VS: I would say I think one of my biggest accomplishments this year has been my efforts to reach out and get to know as many people as I have, both across the campus and the region and getting to know alumni. And I have really, really enjoyed that work immensely. And I have done that in a number of ways, attending student functions and inviting people into the president’s house.

One of my challenges for the future is figuring out time management. I’m going to have to figure out how to dedicate more time to the tough priority issues and figure out what I can delegate. I think this year I really tried to do everything, and that’s not sustainable.

Q: What do you feel you’re most passionate about?

VS: I think I’m probably most passionate about ensuring we create opportunities for everyone, wherever they find themselves, to feel that they are at home in their world and they feel they are highly valued for what they bring to their environment. And so I think that manifests itself in my work in terms of trying to create an inclusive community on our campus, one where whatever one’s station – a student, a faculty member, a staff person – one feels valued, and that one makes important contributions to their life and campus and that we’re always learning. And then I think in my own life, it means an enormous amount to me to be able to find my place and to feel at home in whatever world I occupy. Q: Does that mean being in the moment? VS: Yes, it absolutely does mean be in the moment. Being very reflective and thoughtful about where we find ourselves and what the potential is in each of those moments. For me, it’s also related to the importance of leading a well-rounded life and encouraging other people to lead well-rounded lives.

Q: Race and Real Estate. While you were Dean of the College and Woodrow Wilson Professor of Literature, Department of English and African American Studies at Princeton University, you co-edited this book with Adrienne Brown, Assistant Professor of English at University of Chicago.  Why should we buy it?

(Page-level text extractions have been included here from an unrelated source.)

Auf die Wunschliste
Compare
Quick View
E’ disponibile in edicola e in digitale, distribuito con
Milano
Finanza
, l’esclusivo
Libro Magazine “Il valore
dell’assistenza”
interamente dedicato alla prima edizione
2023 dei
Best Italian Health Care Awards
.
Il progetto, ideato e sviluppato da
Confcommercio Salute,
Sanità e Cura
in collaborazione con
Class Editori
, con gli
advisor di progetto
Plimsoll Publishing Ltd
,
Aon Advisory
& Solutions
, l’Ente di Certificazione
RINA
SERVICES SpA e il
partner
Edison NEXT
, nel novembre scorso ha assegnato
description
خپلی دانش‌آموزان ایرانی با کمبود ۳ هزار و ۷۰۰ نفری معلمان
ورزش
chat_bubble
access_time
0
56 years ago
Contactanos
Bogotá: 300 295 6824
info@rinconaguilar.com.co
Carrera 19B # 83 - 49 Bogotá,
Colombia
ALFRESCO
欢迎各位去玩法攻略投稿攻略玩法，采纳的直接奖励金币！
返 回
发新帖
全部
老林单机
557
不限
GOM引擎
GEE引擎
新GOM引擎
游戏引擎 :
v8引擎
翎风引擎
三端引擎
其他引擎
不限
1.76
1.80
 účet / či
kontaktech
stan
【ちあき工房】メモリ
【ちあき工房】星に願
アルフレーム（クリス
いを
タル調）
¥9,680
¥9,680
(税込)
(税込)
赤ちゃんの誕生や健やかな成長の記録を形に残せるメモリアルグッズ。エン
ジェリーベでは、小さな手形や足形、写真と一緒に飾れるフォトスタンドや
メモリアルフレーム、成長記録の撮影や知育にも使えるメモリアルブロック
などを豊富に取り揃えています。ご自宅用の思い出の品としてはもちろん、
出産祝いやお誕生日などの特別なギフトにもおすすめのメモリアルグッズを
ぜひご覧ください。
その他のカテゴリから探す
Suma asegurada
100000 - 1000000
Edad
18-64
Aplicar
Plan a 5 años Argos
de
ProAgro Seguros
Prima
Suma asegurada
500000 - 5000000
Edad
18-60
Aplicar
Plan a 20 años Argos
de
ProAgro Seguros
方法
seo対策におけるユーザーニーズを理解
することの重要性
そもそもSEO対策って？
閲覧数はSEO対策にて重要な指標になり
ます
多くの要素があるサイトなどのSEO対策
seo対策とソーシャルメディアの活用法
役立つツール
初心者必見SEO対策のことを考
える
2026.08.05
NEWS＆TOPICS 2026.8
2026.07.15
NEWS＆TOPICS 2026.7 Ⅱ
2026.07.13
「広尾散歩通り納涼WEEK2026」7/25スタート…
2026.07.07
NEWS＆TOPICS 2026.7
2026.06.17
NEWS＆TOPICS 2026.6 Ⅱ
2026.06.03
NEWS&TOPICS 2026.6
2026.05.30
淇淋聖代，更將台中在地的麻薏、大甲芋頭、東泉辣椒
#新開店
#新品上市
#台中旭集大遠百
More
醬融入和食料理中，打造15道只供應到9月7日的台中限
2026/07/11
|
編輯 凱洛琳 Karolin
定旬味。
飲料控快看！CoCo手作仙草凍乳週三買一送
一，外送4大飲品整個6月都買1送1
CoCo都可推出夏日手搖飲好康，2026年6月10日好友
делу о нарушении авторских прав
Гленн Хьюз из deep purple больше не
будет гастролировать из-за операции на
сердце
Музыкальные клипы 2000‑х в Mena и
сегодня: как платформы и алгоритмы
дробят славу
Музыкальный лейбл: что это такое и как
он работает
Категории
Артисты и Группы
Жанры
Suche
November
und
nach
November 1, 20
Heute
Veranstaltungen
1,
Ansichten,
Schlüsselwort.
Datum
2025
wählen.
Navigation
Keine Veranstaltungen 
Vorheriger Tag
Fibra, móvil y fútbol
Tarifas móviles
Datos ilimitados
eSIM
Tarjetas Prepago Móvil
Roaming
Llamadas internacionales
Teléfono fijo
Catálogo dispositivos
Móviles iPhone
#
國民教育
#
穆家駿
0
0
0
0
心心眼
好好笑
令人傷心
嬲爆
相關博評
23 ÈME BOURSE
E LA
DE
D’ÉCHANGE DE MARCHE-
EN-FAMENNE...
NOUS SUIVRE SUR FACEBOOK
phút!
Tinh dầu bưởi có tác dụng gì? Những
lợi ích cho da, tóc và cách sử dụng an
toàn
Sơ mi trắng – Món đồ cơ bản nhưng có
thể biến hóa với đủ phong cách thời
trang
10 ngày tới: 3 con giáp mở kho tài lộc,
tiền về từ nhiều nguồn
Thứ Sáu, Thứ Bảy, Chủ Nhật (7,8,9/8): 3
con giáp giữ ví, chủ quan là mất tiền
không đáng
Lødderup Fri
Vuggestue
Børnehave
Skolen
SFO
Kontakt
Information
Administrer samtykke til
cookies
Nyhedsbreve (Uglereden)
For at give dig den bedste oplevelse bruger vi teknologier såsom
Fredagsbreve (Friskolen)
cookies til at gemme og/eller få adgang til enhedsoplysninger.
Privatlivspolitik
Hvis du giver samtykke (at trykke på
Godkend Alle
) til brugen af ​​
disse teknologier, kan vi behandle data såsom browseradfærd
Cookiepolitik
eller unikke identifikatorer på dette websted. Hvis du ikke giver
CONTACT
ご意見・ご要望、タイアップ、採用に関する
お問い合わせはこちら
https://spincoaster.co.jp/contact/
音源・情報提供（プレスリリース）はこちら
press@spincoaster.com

VS: It grew out of a conference of the same name that I co-organized at Princeton. I’m actually really intrigued by the role of real estate and property ownership. The role these issues play in the making of American citizenship and a lot of the history of racial equality in this country has been played out around who has the right to buy property, where. Most recently of course when we look at the effect of race on mortgages and frankly the role racial inequality played in the mortgage crisis, I mean I think it’s a fascinating story that lies at the heart of “being American” narrative. Our volume is a collection of essays, but what’s special about this book is it takes an interdisciplinary look at this critical question. There are essays from people in sociology, law, literature, history, architecture, sort of all coming at this from a variety of different perspectives, disciplinary perspectives, as well as different points in the historical narrative. So the fact the book puts so many different places in conversation with each other is what makes it such a compelling text.

Q: Val, what’s one thing most people don’t know and might be surprised to find out about you?

VS: You know it’s funny because I feel like in a job like this I’m so public that people know a lot more about me than they did before. Maybe that I’m my happiest when I’m able to get a lot of exercise and so a good day for me is a day when I’m able to take a long walk and have a Pilates class and do some yoga. I think it’s happened like twice! (laughs)

And people know on this campus about me that I love taking walking meetings. I firmly believe you can go places in conversation with people when you are walking that you can’t go when you are sitting with them. So I am thrilled that so many people on campus are willing to take walks with me.